PAL takes delivery of Airbus plane
TOULOUSE, France —Flag carrier Philippine Airlines Inc. Friday took delivery of its second A330-300 long-range plane manufactured by France-based Airbus S.A.S. amid expectations of faster growth—and competition—in the air travel sector coming out of emerging markets, led by Asia Pacific, officials of PAL and Airbus said.
The 414-seat A330-300, the first of as many as 20 planes within this model ordered by PAL as part of a $9.5-billion, 65-plane refleeting strategy through 2019, would serve the carrier’s Manila-Abu Dhabi route on Oct 1. This will also mark the airline’s return to the Middle East, one of the biggest employers of Filipino workers overseas.
The acquisitions come as PAL expects to restart flights to Europe after 15 years, via a Manila-to-London service in November, although a longer range plane would be used.
“We now start the next phase of our fleet renewal, anchored on the new generation A330-300s. This aircraft enables PAL to open up new frontiers in our rapidly growing network as well as in service innovation for our passengers,” PAL president Ramon S. Ang said in a statement.
In his acceptance remarks in Toulouse, France, PAL senior vice president for operations Ismael Augusto Gozon pointed to the airline’s long-running relationship with Airbus even prior to the current aircraft deal, which he described as “the largest aircraft order in Philippine history.”
“Indeed we are old friends. The partnership between PAL and Airbus goes back 35 years, to 1978, when we ordered our first A300-B4, making PAL the second Asian airline and first in Southeast Asia to order Airbus aircraft,” Gozon said.
PAL and PAL Express operate 64 planes today, but the new orders for 65 planes, broken down into 20 A330s and 44 A321s, also signal that both long-haul and short-haul traffic is expected to remain robust.

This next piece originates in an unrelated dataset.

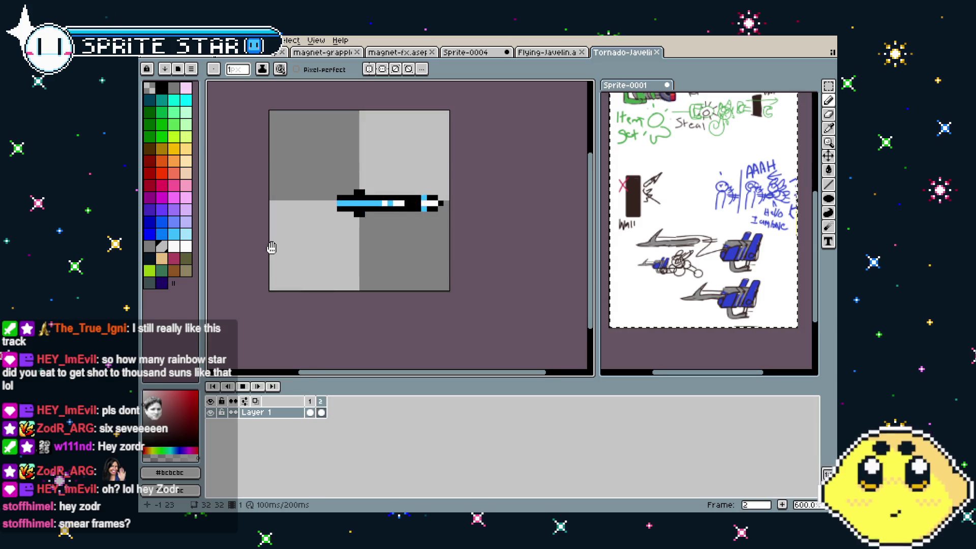
pyautogui.press('Return')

Airbus is expecting continued growth in the Asia-Pacific region, already the biggest market today in terms of its order backlog, to continue growing faster in the next two decades, according to Simon Azar, Airbus’ manager for twin-aisle models like the A330.
With growing demand, both within and outside the region, Asia Pacific is expected to increase its lead in passenger traffic by 2032 to a 34 percent share in traffic compared to 29 percent today, Azar said in a briefing with Filipino journalists. Asia Pacific will be trailed by Europe at 22 percent in 20 years from 26 percent today.